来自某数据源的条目

.....

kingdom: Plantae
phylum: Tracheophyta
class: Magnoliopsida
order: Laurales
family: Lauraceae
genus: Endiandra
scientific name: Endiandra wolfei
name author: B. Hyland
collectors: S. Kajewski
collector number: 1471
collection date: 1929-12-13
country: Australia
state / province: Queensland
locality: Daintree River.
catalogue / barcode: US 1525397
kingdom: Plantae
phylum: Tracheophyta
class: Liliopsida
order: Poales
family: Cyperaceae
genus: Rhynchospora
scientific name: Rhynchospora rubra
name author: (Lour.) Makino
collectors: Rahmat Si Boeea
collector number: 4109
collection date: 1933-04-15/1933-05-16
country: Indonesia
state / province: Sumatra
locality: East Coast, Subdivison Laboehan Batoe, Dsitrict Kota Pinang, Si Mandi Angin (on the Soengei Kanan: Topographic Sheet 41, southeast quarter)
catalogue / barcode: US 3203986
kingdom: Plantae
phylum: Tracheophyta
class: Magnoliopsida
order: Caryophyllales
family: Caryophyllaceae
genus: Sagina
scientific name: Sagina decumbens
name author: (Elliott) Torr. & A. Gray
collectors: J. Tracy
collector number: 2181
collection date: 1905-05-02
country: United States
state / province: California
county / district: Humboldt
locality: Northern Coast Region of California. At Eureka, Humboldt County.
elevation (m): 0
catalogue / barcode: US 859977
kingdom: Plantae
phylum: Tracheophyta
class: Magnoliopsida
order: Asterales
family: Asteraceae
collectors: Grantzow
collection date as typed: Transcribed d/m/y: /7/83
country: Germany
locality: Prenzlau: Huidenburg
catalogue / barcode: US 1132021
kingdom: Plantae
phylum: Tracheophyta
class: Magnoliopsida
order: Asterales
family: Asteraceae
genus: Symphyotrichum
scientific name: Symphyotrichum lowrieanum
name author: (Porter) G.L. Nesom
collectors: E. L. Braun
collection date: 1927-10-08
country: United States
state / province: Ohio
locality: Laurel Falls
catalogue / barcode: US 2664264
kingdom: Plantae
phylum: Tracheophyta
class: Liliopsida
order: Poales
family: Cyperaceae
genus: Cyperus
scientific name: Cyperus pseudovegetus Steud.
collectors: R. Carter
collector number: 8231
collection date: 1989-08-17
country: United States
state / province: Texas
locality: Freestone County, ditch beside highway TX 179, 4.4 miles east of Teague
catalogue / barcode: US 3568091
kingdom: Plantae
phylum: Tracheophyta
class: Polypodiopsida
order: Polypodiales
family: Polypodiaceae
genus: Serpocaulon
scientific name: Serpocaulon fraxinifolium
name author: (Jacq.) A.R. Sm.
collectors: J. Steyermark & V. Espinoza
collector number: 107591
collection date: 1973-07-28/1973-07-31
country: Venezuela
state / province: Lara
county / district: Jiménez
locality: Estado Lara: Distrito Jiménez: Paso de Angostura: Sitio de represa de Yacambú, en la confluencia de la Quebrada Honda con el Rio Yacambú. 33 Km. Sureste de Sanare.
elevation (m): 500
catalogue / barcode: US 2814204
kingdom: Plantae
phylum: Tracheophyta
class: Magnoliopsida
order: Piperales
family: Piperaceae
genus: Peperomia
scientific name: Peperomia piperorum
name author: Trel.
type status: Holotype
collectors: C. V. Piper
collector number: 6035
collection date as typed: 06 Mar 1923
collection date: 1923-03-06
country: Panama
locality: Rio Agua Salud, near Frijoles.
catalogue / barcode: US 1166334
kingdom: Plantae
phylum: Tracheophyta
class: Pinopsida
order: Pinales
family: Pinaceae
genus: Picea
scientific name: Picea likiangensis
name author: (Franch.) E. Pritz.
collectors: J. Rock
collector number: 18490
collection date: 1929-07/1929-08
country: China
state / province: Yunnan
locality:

.....

任务说明: 把上面的全部数据逐行转换成编号列表，空行略去不计。

答案如下:
1. kingdom: Plantae
2. phylum: Tracheophyta
3. class: Magnoliopsida
4. order: Laurales
5. family: Lauraceae
6. genus: Endiandra
7. scientific name: Endiandra wolfei
8. name author: B. Hyland
9. collectors: S. Kajewski
10. collector number: 1471
11. collection date: 1929-12-13
12. country: Australia
13. state / province: Queensland
14. locality: Daintree River.
15. catalogue / barcode: US 1525397
16. kingdom: Plantae
17. phylum: Tracheophyta
18. class: Liliopsida
19. order: Poales
20. family: Cyperaceae
21. genus: Rhynchospora
22. scientific name: Rhynchospora rubra
23. name author: (Lour.) Makino
24. collectors: Rahmat Si Boeea
25. collector number: 4109
26. collection date: 1933-04-15/1933-05-16
27. country: Indonesia
28. state / province: Sumatra
29. locality: East Coast, Subdivison Laboehan Batoe, Dsitrict Kota Pinang, Si Mandi Angin (on the Soengei Kanan: Topographic Sheet 41, southeast quarter)
30. catalogue / barcode: US 3203986
31. kingdom: Plantae
32. phylum: Tracheophyta
33. class: Magnoliopsida
34. order: Caryophyllales
35. family: Caryophyllaceae
36. genus: Sagina
37. scientific name: Sagina decumbens
38. name author: (Elliott) Torr. & A. Gray
39. collectors: J. Tracy
40. collector number: 2181
41. collection date: 1905-05-02
42. country: United States
43. state / province: California
44. county / district: Humboldt
45. locality: Northern Coast Region of California. At Eureka, Humboldt County.
46. elevation (m): 0
47. catalogue / barcode: US 859977
48. kingdom: Plantae
49. phylum: Tracheophyta
50. class: Magnoliopsida
51. order: Asterales
52. family: Asteraceae
53. collectors: Grantzow
54. collection date as typed: Transcribed d/m/y: /7/83
55. country: Germany
56. locality: Prenzlau: Huidenburg
57. catalogue / barcode: US 1132021
58. kingdom: Plantae
59. phylum: Tracheophyta
60. class: Magnoliopsida
61. order: Asterales
62. family: Asteraceae
63. genus: Symphyotrichum
64. scientific name: Symphyotrichum lowrieanum
65. name author: (Porter) G.L. Nesom
66. collectors: E. L. Braun
67. collection date: 1927-10-08
68. country: United States
69. state / province: Ohio
70. locality: Laurel Falls
71. catalogue / barcode: US 2664264
72. kingdom: Plantae
73. phylum: Tracheophyta
74. class: Liliopsida
75. order: Poales
76. family: Cyperaceae
77. genus: Cyperus
78. scientific name: Cyperus pseudovegetus Steud.
79. collectors: R. Carter
80. collector number: 8231
81. collection date: 1989-08-17
82. country: United States
83. state / province: Texas
84. locality: Freestone County, ditch beside highway TX 179, 4.4 miles east of Teague
85. catalogue / barcode: US 3568091
86. kingdom: Plantae
87. phylum: Tracheophyta
88. class: Polypodiopsida
89. order: Polypodiales
90. family: Polypodiaceae
91. genus: Serpocaulon
92. scientific name: Serpocaulon fraxinifolium
93. name author: (Jacq.) A.R. Sm.
94. collectors: J. Steyermark & V. Espinoza
95. collector number: 107591
96. collection date: 1973-07-28/1973-07-31
97. country: Venezuela
98. state / province: Lara
99. county / district: Jiménez
100. locality: Estado Lara: Distrito Jiménez: Paso de Angostura: Sitio de represa de Yacambú, en la confluencia de la Quebrada Honda con el Rio Yacambú. 33 Km. Sureste de Sanare.
101. elevation (m): 500
102. catalogue / barcode: US 2814204
103. kingdom: Plantae
104. phylum: Tracheophyta
105. class: Magnoliopsida
106. order: Piperales
107. family: Piperaceae
108. genus: Peperomia
109. scientific name: Peperomia piperorum
110. name author: Trel.
111. type status: Holotype
112. collectors: C. V. Piper
113. collector number: 6035
114. collection date as typed: 06 Mar 1923
115. collection date: 1923-03-06
116. country: Panama
117. locality: Rio Agua Salud, near Frijoles.
118. catalogue / barcode: US 1166334
119. kingdom: Plantae
120. phylum: Tracheophyta
121. class: Pinopsida
122. order: Pinales
123. family: Pinaceae
124. genus: Picea
125. scientific name: Picea likiangensis
126. name author: (Franch.) E. Pritz.
127. collectors: J. Rock
128. collector number: 18490
129. collection date: 1929-07/1929-08
130. country: China
131. state / province: Yunnan
132. locality:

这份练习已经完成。